Standing in the office, a sigh escapes me as I lean down and use my free hand to wrestle the filing cabinet drawers closed. They’re overflowing. Financial disclosure statements. Responses to family court petitions. Letters from the kids’ teachers attesting to my parental devotion. The divorce decree. It was 1999, and it had been a long three fear-filled years, culminating in one final crash, both figuratively and literally. My marriage was over, my 20-year-old son had died in a single-car accident, and my two younger kids were having an understandably tough time. There was, at last, nothing left to prove.
I’d surprised myself when Eric passed, possessing a calm I didn’t know was possible. They came, young and old. Together we cried, remembered him, and tried to make sense of something so utterly senseless. I reassured them all that whatever they wished they had said to him, done for him, he knew this now, and they could, like him, rest in peace.
But the legions of comforters had retreated to their own lives, and the house was terribly silent. Knowing that middle-of-the-night wakefulness would be my undoing, I stayed up into the wee hours, until I was exhausted enough to pass out on the bed. His bed, his things still taking up most of the territory, leaving just enough room for me to engulf myself in him, his smell, his presence slowly fading.
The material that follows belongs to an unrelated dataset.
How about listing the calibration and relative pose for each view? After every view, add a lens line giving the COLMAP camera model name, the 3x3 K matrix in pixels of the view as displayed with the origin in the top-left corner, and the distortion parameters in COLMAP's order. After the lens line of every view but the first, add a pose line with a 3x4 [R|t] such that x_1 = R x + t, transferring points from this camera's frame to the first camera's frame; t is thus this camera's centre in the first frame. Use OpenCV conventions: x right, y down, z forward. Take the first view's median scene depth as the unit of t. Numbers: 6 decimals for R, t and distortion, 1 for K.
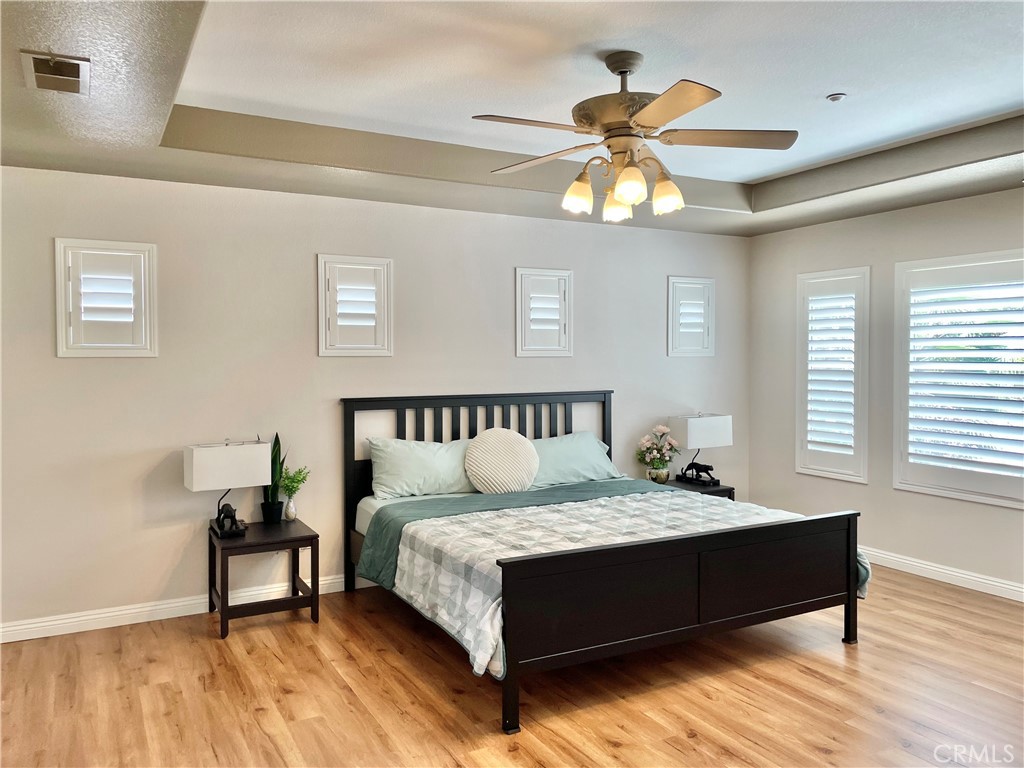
lens RADIAL K [[773.0, 0, 516.6], [0, 773.0, 386.5], [0, 0, 1]] dist [0.096649, -0.118834]
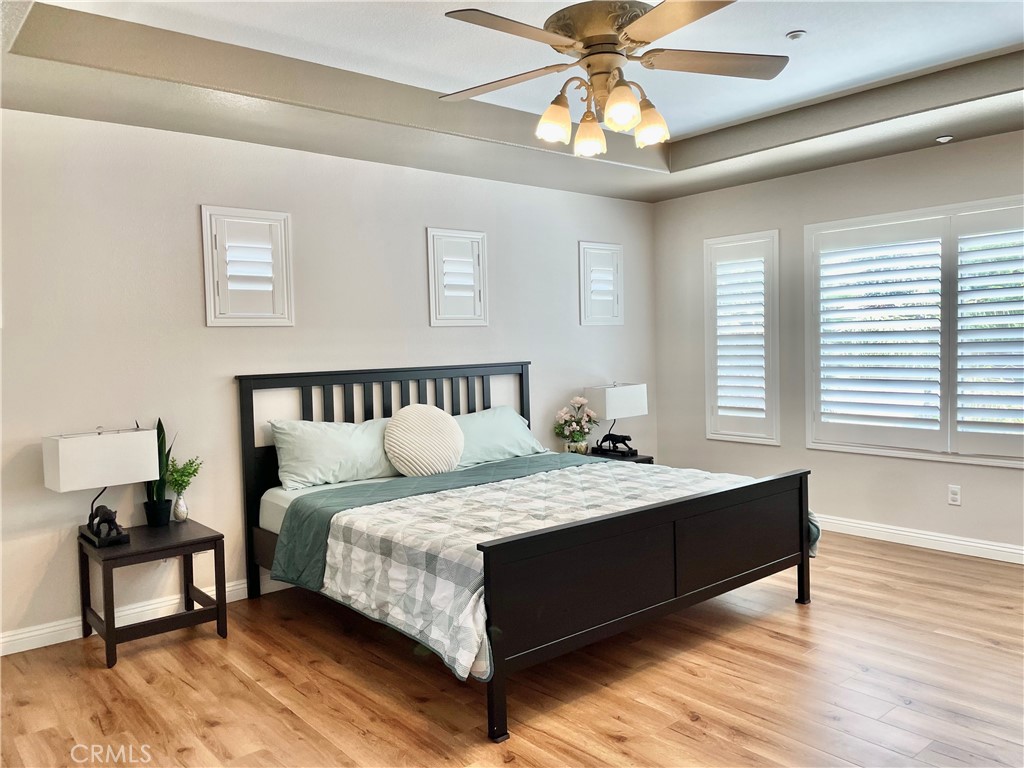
lens RADIAL K [[773.0, 0, 516.6], [0, 773.0, 386.5], [0, 0, 1]] dist [0.096649, -0.118834]
pose [[0.979536, -0.034778, 0.198242, -0.110996], [0.031880, 0.999333, 0.017790, 0.025817], [-0.198729, -0.011106, 0.979992, 0.111159]]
Eric’s death, so quickly old news. But the telling makes it real again — makes him real. They say his name and it brings him back, into the present, even if only for a moment.
“We’re sorry for your loss.” The disembodied voice jars me back to the issue at hand. “Just send us a copy of the death certificate.”
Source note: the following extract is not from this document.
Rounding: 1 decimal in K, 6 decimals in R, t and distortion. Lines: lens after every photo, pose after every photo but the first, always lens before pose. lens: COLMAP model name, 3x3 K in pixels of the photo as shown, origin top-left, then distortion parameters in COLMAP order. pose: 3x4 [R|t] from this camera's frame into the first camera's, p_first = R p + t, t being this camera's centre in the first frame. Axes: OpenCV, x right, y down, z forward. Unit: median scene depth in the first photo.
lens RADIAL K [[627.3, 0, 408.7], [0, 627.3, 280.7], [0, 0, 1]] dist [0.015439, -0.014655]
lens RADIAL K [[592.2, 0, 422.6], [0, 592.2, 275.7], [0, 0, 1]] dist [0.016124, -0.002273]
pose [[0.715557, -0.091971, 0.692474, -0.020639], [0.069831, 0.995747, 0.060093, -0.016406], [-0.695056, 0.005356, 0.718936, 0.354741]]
Oh, boy. It falls out of my mouth before I even have time to think.
“No?” Her voice is incredulous. “Ma’am, we’ll need a copy of the death certificate.”
My words come out in a rush. “Sorry, I’m not sending you one. It’s public record. What’re you gonna do, have him arrested?”
“We’re attempting to collect a debt. Someone has to take care of this, or you’ll have to send us the death certificate.”
“I understand. I just won’t do it.” This is strangely exhilarating, freeing — refusing to explain, producing no evidence. I stop short of being rude, sticking instead to statements of fact. Several exchanges later, the collection lady wholly unsatisfied, I hang up.
That’s that, I think. But week after week, well into the fall, I answer the phone to hear the familiar request, spoken each time by a different voice, “Eric Hendrickson, please.” Each time, I tell them, “He’s not here,” and each time, a variation on the same drill.
“Would you like us to stop calling?”
“You bet,” I reply.
“Then send us a death certificate.”
“Nope. Talk to you soon!”
Another day, “We’re looking for Eric Hendrickson.”
“You’re gonna have a hard time reaching him,” I say, a little too gleefully.
Finally, I’ve had enough.
“Eric Hendrickson, please.”
“Listen,” I say. “He’s dead. He was dead the last time you called, he’s still dead, and he’s probably gonna be dead the next time you call. Why don’t you just save your money and stop calling?”
Weeks later, I realize they had. I couldn’t know we’d had our final skirmish until the phone had gone deafeningly silent.
I was sad when the calls ended; now there was no one saying his name. I’d won the battle, but in a strange way, it felt like I’d lost the war.
Casey Mulligan Walsh is a retired speech-language pathologist and writer who lives with her husband, Kevin, in West Sand Lake, New York. She is at work on a memoir.